1. Sindrom Foster Kennedy vs Sindrom Pseudo-Foster Kennedy

Section titled “1. Sindrom Foster Kennedy vs Sindrom Pseudo-Foster Kennedy”

Sindrom Foster Kennedy (FKS) adalah sindrom klinis yang ditandai dengan atrofi saraf optik kompresif pada satu mata dan edema papil akibat peningkatan tekanan intrakranial pada mata kontralateral. Pertama kali dilaporkan oleh Robert Foster Kennedy pada tahun 1911.

FKS diklasifikasikan menjadi 3 tipe.

  • Tipe 1: Atrofi saraf optik unilateral dan edema papil kontralateral. Ini adalah tipe yang paling khas, sekunder akibat tumor intrakranial (seringnya meningioma).
  • Tipe 2: Edema papil bilateral dengan atrofi optik unilateral.
  • Tipe 3: Berkembang dari edema papil bilateral menjadi atrofi optik bilateral.
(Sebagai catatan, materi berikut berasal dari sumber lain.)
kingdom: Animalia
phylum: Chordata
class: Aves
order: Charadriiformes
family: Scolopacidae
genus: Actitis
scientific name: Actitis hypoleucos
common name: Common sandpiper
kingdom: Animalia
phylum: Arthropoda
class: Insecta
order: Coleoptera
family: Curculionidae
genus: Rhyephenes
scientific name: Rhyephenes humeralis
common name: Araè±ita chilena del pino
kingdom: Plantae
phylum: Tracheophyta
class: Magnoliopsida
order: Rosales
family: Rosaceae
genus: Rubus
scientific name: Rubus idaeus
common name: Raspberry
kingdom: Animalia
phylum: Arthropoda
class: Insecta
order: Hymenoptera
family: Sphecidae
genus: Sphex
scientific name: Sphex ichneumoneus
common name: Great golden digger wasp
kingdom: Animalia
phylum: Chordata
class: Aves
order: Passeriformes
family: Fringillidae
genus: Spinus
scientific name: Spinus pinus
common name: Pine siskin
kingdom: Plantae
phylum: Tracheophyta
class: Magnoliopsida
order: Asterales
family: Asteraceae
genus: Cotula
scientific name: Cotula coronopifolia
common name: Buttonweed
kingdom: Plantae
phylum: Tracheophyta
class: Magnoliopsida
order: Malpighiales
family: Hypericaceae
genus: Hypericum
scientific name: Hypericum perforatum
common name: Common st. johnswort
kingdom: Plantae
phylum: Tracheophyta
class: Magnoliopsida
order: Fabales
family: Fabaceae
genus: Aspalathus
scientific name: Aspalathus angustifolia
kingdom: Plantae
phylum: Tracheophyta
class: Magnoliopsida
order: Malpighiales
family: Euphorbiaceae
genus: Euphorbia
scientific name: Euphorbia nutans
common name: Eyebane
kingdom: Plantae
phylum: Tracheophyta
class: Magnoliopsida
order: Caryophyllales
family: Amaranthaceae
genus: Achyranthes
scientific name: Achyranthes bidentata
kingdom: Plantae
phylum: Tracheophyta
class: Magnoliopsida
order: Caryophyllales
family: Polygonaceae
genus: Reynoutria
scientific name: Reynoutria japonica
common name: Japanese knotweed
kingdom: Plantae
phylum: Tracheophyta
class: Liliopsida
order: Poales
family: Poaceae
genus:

Sindrom Foster Kennedy Palsu (PFKS) menunjukkan temuan fundus yang mirip dengan FKS tipe 1, tetapi disebabkan oleh penyebab selain tumor intrakranial. Etiologi PFKS yang paling umum adalah neuropati optik iskemik anterior (AION) bilateral yang terjadi pada waktu yang berbeda, terutama tipe non-arteritik. Secara klinis, PFKS lebih sering ditemui daripada FKS sejati.

Q Mana yang lebih umum: sindrom Foster Kennedy sejati atau sindrom Foster Kennedy palsu?
A

Secara klinis, PFKS lebih sering ditemui. FKS sejati relatif jarang karena disebabkan oleh tumor intrakranial. Jika ditemukan atrofi saraf optik pada satu mata dan edema papil pada mata kontralateral, biasanya PFKS (terutama neuropati optik iskemik anterior non-arteritik) lebih dipertimbangkan terlebih dahulu. Namun, untuk mencegah terlewatnya tumor, pemeriksaan pencitraan wajib dilakukan untuk menyingkirkan kemungkinan tersebut.

Pola onset gejala subjektif berbeda antara FKS sejati dan PFKS.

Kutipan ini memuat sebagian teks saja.